• **Things to do**
a. Answer each question from the Barrow text:
(i) Which school did Barrow attend after the couple moved to Chicago?
(ii) In which years did she work for Jesse Jackson's presidential campaign?
(iii) Which award did she receive in 2012?
b. According to the Barrow text, why did Barrow attend the Moody Bible Institute? Answer in one to three sentences.

The couple moved to Chicago in the early 1940s, and Barrow attended the Moody Bible Institute to further her call to service. They lived on the South Side, and Barrow ran the youth choir at Langley Avenue Church of God. According to Barrow, she was approached by the minister to do some additional organizing for civil rights movement actions. Barrow campaigned for Harold Washington who became the first Black Mayor of Chicago in 1983. In 1984 and 1988, she worked for Jesse Jackson's presidential campaign.

== Awards and achievements ==
- 2014 Champion of Freedom Award
- 2012 Bill Berry Award
- Woman of the Year of Chicago 1969
- Image award from League of Black Women
- Christian Women's Conference History Makers Award
- Doctor of Divinity Degree from Monrovia.
- Libreria and Leadership Certificate from Harvard University
- Indo-American Democratic Organization's Humanitarian of the Year Award
- C.F. Stradford Award for her lifelong work on the front lines of the civil rights movement.

• **Provided data**

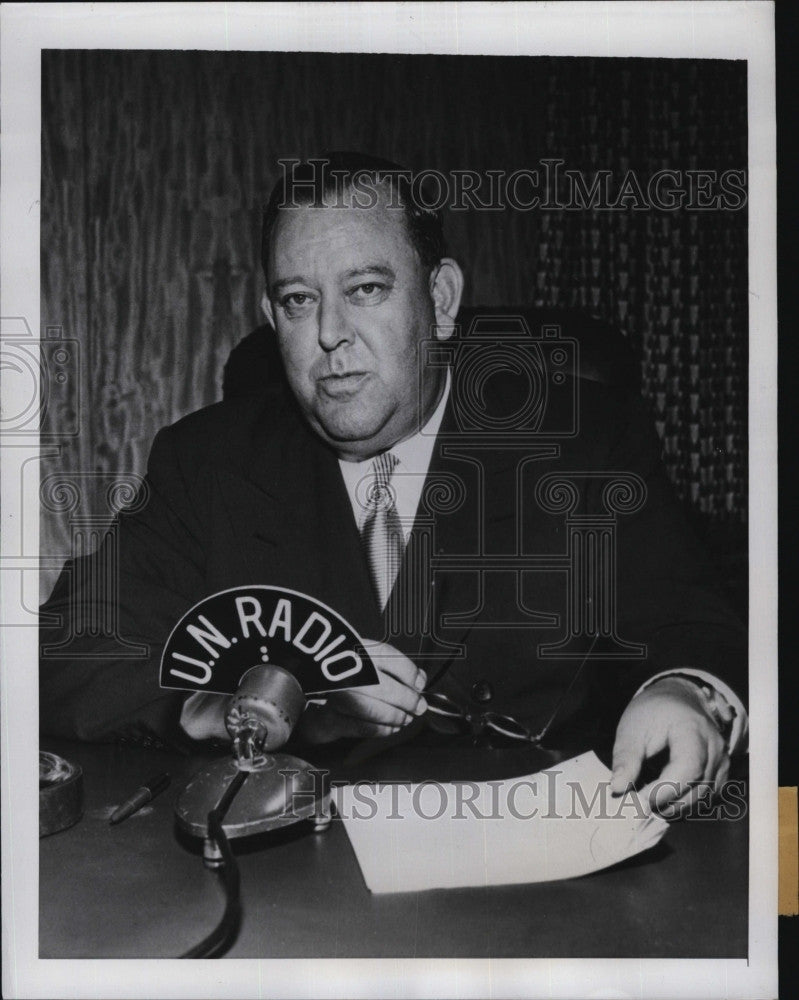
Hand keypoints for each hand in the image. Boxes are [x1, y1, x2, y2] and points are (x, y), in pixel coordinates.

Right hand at [296, 640, 427, 743]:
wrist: (299, 701)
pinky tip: (390, 727)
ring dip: (394, 715)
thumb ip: (391, 670)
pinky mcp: (326, 719)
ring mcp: (331, 695)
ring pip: (370, 705)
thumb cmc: (338, 683)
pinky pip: (360, 726)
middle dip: (406, 698)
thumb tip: (419, 679)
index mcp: (351, 649)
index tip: (419, 683)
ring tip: (405, 718)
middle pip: (381, 683)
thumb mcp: (363, 668)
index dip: (408, 671)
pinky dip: (381, 728)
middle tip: (417, 706)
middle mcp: (339, 668)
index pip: (386, 654)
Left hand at [610, 676, 731, 818]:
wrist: (677, 701)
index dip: (665, 789)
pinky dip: (683, 805)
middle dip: (666, 802)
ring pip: (702, 799)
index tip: (639, 799)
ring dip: (674, 807)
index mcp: (692, 728)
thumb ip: (626, 758)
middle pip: (697, 788)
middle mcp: (715, 747)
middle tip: (637, 803)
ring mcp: (722, 762)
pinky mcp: (721, 775)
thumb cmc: (652, 713)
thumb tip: (617, 788)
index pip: (688, 767)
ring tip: (647, 799)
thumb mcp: (631, 728)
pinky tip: (663, 798)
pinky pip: (705, 799)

• **Responses in order**
a.
(i) The Moody Bible Institute
(ii) 1984 and 1988
(iii) The Bill Berry Award

b. Barrow attended the Moody Bible Institute to further her call to service. She did so after the couple moved to Chicago in the early 1940s.